İlk yarının bitişini haber veren düdüğü duyar duymaz yanımda bitti Pablo. "Senin neyin var?"

"Hiçbir şeyim. Üzmek gibi olmasın ama asistim bile var."

"Feza?"

"Faul yapılıp duruyor. Hakem de sesini çıkarmıyor."

"Pekala." Sahadan çıkana kadar bir şey demeyince kendi takımının soyunma odasına gideceğini sanmıştım ama büyük kapıdan girer girmez kolunu omzuma attı. İkimizin de yönelimini açıklamış olduğunu varsayarsak beklemesi akıllıca bir hareketti. "Kartın var, Feza. Bir kart sonra dışarıdasın. Biliyorum ataklarının ve paslarının durdurulması hoşuna gitmiyor ama böyle devam edemezsin. Sinirlenip sana çelme takana kendince adaleti sağlamak için faul yapma. Çünkü maalesef son kararı hakem veriyor, sen değil. Sakin olmaya çalış."

Geri çekilip tepkimi bekledi. Ellerim belimde yeri izleyerek söylediklerini sindirirken fark ettiğim şeyle gülerek kafamı kaldırdım. "Oyundan çıkmam işinize gelmez mi?"

Kaşlarını kaldırıp "Kendini bu kadar büyütme," dedi alayla. Ağzım şaşkınlıkla açıldı ama bir şey söylememe izin vermeden koluma vurdu yavaşça. "Görter kendini." Arada bir sevişip arkadaşlığımızdan bir şey kaybetmeden nasıl devam ediyorduk aklım almıyordu ama takılmıyordum da. Her ne kadar ayık kafayla üç kere sevişmiş olsak ve son sevişmemiz üzerinden neredeyse bir ay geçmiş olsa da güzel zaman geçiriyorduk, bunu bozmak istemiyordum.

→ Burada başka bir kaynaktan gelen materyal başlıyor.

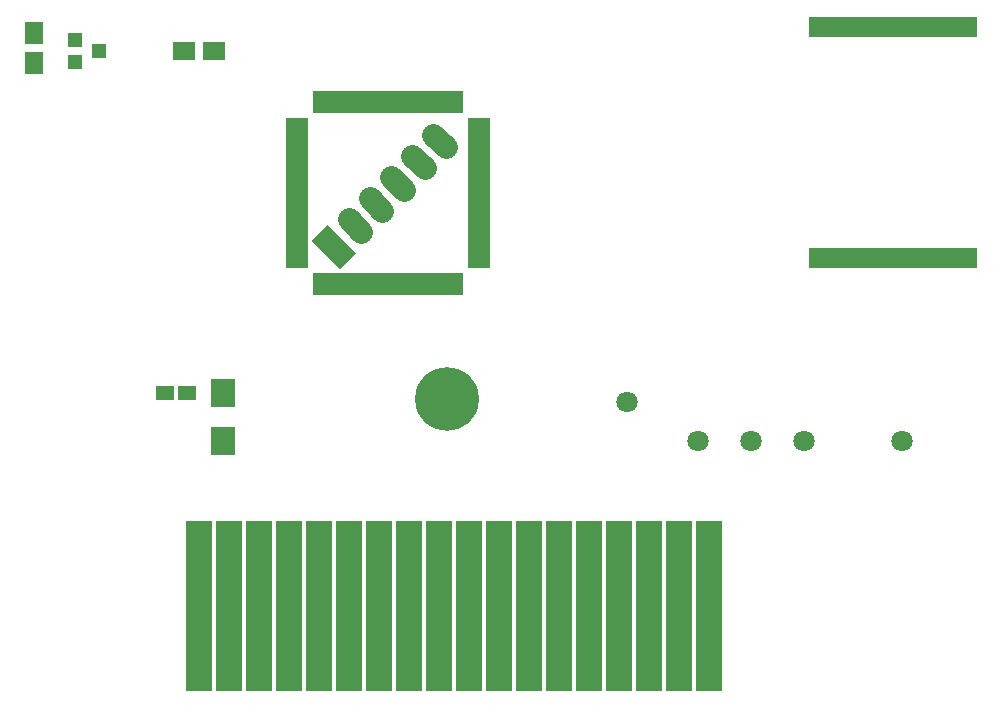
<source format=gts>
G04 #@! TF.FileFunction,Soldermask,Top*
%FSLAX46Y46*%
G04 Gerber Fmt 4.6, Leading zero omitted, Abs format (unit mm)*
G04 Created by KiCad (PCBNEW 4.0.7) date 02/07/19 17:37:47*
%MOMM*%
%LPD*%
G01*
G04 APERTURE LIST*
%ADD10C,0.100000*%
%ADD11C,1.800000*%
%ADD12R,0.669240X1.791920*%
%ADD13R,0.671780X1.791920*%
%ADD14R,1.600000X1.150000*%
%ADD15R,1.650000X1.900000*%
%ADD16R,1.900000X1.650000*%
%ADD17R,2.180000X14.400000*%
%ADD18C,1.910000*%
%ADD19R,2.100000X2.400000*%
%ADD20C,5.400000*%
%ADD21R,1.900000X0.700000*%
%ADD22R,0.700000X1.900000*%
%ADD23R,1.300000X1.200000*%
G04 APERTURE END LIST*
D10*
D11*
X180500000Y-114000000D03*
X157250000Y-110750000D03*
D12*
X173004080Y-79000000D03*
X173004080Y-98486880D03*
X173504460Y-79000000D03*
X173504460Y-98486880D03*
X174004840Y-79000000D03*
X174004840Y-98486880D03*
D13*
X174505220Y-79000000D03*
X174505220Y-98486880D03*
X175005600Y-79000000D03*
X175005600Y-98486880D03*
D12*
X175503440Y-79000000D03*
X175503440Y-98486880D03*
X176003820Y-79000000D03*
X176003820Y-98486880D03*
X176504200Y-79000000D03*
X176504200Y-98486880D03*
X177004580Y-79000000D03*
X177004580Y-98486880D03*
X177504960Y-79000000D03*
X177504960Y-98486880D03*
D13*
X178005340Y-79000000D03*
X178005340Y-98486880D03*
X178505720Y-79000000D03*
X178505720Y-98486880D03*
D12*
X179003560Y-79000000D03*
X179003560Y-98486880D03*
X179503940Y-79000000D03*
X179503940Y-98486880D03*
X180001780Y-79000000D03*
X180001780Y-98486880D03*
X180502160Y-79000000D03*
X180502160Y-98486880D03*
D13*
X181000000Y-79000000D03*
X181000000Y-98486880D03*
X181500380Y-79000000D03*
X181500380Y-98486880D03*
D12*
X182000760Y-79000000D03*
X182000760Y-98486880D03*
X182501140Y-79000000D03*
X182501140Y-98486880D03*
X183001520Y-79000000D03*
X183001520Y-98486880D03*
X183501900Y-79000000D03*
X183501900Y-98486880D03*
X184002280Y-79000000D03*
X184002280Y-98486880D03*
D13*
X184500120Y-79000000D03*
X184500120Y-98486880D03*
X185000500Y-79000000D03*
X185000500Y-98486880D03*
D12*
X185500880Y-79000000D03*
X185500880Y-98486880D03*
X186001260Y-79000000D03*
X186001260Y-98486880D03*
X186501640Y-79000000D03*
X186501640Y-98486880D03*
D14*
X120000000Y-110000000D03*
X118100000Y-110000000D03*
D15*
X107000000Y-82000000D03*
X107000000Y-79500000D03*
D16*
X119750000Y-81000000D03*
X122250000Y-81000000D03*
D17*
X164180000Y-128000000D03*
X161640000Y-128000000D03*
X159100000Y-128000000D03*
X156560000Y-128000000D03*
X154020000Y-128000000D03*
X151480000Y-128000000D03*
X148940000Y-128000000D03*
X146400000Y-128000000D03*
X143860000Y-128000000D03*
X141320000Y-128000000D03*
X138780000Y-128000000D03*
X136240000Y-128000000D03*
X133700000Y-128000000D03*
X131160000Y-128000000D03*
X128620000Y-128000000D03*
X126080000Y-128000000D03*
X123540000Y-128000000D03*
X121000000Y-128000000D03*
D10*
G36*
X132938228Y-99473006D02*
X130526994Y-97061772D01*
X131877568Y-95711198D01*
X134288802Y-98122432D01*
X132938228Y-99473006D01*
X132938228Y-99473006D01*
G37*
D18*
X133673619Y-95265721D02*
X134734279Y-96326381D01*
X135469670Y-93469670D02*
X136530330Y-94530330D01*
X137265722Y-91673618D02*
X138326382Y-92734278D01*
X139061773Y-89877567D02*
X140122433Y-90938227D01*
X140857824Y-88081516D02*
X141918484Y-89142176D01*
D19*
X123000000Y-114000000D03*
X123000000Y-110000000D03*
D20*
X142000000Y-110500000D03*
D21*
X129300000Y-87000000D03*
X129300000Y-87500000D03*
X129300000Y-88000000D03*
X129300000Y-88500000D03*
X129300000Y-89000000D03*
X129300000Y-89500000D03*
X129300000Y-90000000D03*
X129300000Y-90500000D03*
X129300000Y-91000000D03*
X129300000Y-91500000D03*
X129300000Y-92000000D03*
X129300000Y-92500000D03*
X129300000Y-93000000D03*
X129300000Y-93500000D03*
X129300000Y-94000000D03*
X129300000Y-94500000D03*
X129300000Y-95000000D03*
X129300000Y-95500000D03*
X129300000Y-96000000D03*
X129300000Y-96500000D03*
X129300000Y-97000000D03*
X129300000Y-97500000D03*
X129300000Y-98000000D03*
X129300000Y-98500000D03*
X129300000Y-99000000D03*
D22*
X131000000Y-100700000D03*
X131500000Y-100700000D03*
X132000000Y-100700000D03*
X132500000Y-100700000D03*
X133000000Y-100700000D03*
X133500000Y-100700000D03*
X134000000Y-100700000D03*
X134500000Y-100700000D03*
X135000000Y-100700000D03*
X135500000Y-100700000D03*
X136000000Y-100700000D03*
X136500000Y-100700000D03*
X137000000Y-100700000D03*
X137500000Y-100700000D03*
X138000000Y-100700000D03*
X138500000Y-100700000D03*
X139000000Y-100700000D03*
X139500000Y-100700000D03*
X140000000Y-100700000D03*
X140500000Y-100700000D03*
X141000000Y-100700000D03*
X141500000Y-100700000D03*
X142000000Y-100700000D03*
X142500000Y-100700000D03*
X143000000Y-100700000D03*
D21*
X144700000Y-99000000D03*
X144700000Y-98500000D03*
X144700000Y-98000000D03*
X144700000Y-97500000D03*
X144700000Y-97000000D03*
X144700000Y-96500000D03*
X144700000Y-96000000D03*
X144700000Y-95500000D03*
X144700000Y-95000000D03*
X144700000Y-94500000D03*
X144700000Y-94000000D03*
X144700000Y-93500000D03*
X144700000Y-93000000D03*
X144700000Y-92500000D03*
X144700000Y-92000000D03*
X144700000Y-91500000D03*
X144700000Y-91000000D03*
X144700000Y-90500000D03*
X144700000Y-90000000D03*
X144700000Y-89500000D03*
X144700000Y-89000000D03*
X144700000Y-88500000D03*
X144700000Y-88000000D03*
X144700000Y-87500000D03*
X144700000Y-87000000D03*
D22*
X143000000Y-85300000D03*
X142500000Y-85300000D03*
X142000000Y-85300000D03*
X141500000Y-85300000D03*
X141000000Y-85300000D03*
X140500000Y-85300000D03*
X140000000Y-85300000D03*
X139500000Y-85300000D03*
X139000000Y-85300000D03*
X138500000Y-85300000D03*
X138000000Y-85300000D03*
X137500000Y-85300000D03*
X137000000Y-85300000D03*
X136500000Y-85300000D03*
X136000000Y-85300000D03*
X135500000Y-85300000D03*
X135000000Y-85300000D03*
X134500000Y-85300000D03*
X134000000Y-85300000D03*
X133500000Y-85300000D03*
X133000000Y-85300000D03*
X132500000Y-85300000D03*
X132000000Y-85300000D03*
X131500000Y-85300000D03*
X131000000Y-85300000D03*
D11*
X167750000Y-114000000D03*
X172250000Y-114000000D03*
X163250000Y-114000000D03*
D23*
X110500000Y-80050000D03*
X110500000Y-81950000D03*
X112500000Y-81000000D03*
M02*

</source>
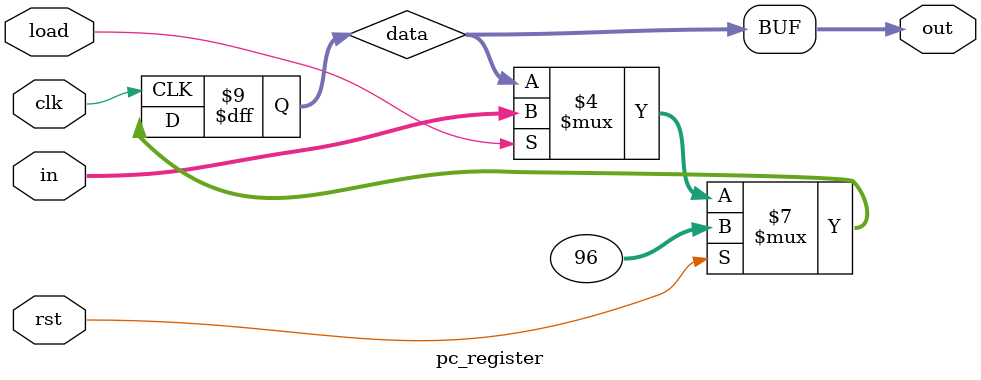
<source format=sv>
module pc_register #(parameter width = 32)
(
    input logic clk,
    input logic rst,
    input logic load,
    input logic [width-1:0] in,
    output logic [width-1:0] out
);

/*
 * PC needs to start at 0x60
 */
logic [width-1:0] data;

always_ff @(posedge clk)
begin
    if (rst)
    begin
        data <= 32'h00000060;
    end
    else if (load)
    begin
        data <= in;
    end
    else
    begin
        data <= data;
    end
end

always_comb
begin
    out = data;
end

endmodule : pc_register

</source>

Dönüp soyunma odasına ilerlediğinde vakit kaybetmeden ters yöne doğru yürüdüm. Zaten kötü oynuyorken bir de geç kaldığım için azar işitmek istemiyordum.

Kendi sahamızda Pablo ve arkadaşlarını yenip dur durak bilmeden yaklaşan sezon sonuna şampiyonluğa emin adımlarla ilerlemenin, buna bir asistle katkı sağlamanın mutluluğu, enerji patlaması, bir o kadar yorgunluğuyla gece yarısına doğru eve geldim. Saner çoktan pijamalarını giymiş, ağzında diş fırçası elinde notlarıyla gezinirken yakalanınca beklememi işaret edip tahminimce banyoya gitti. Ceketimi çıkarıp tüm benliğimle koltuğa bıraktım kendimi. Gözlerimi kapattığım sırada "2-0 temiz skor," diyerek salona girdi Saner.

Uzattığı kupayı aldım gülümseyip. "Eh, yaptık bir şeyler."

"Yaptık bir şeyler dediğin şey asist," dedi inanamıyor gibi gülerek. "Güzel hayat."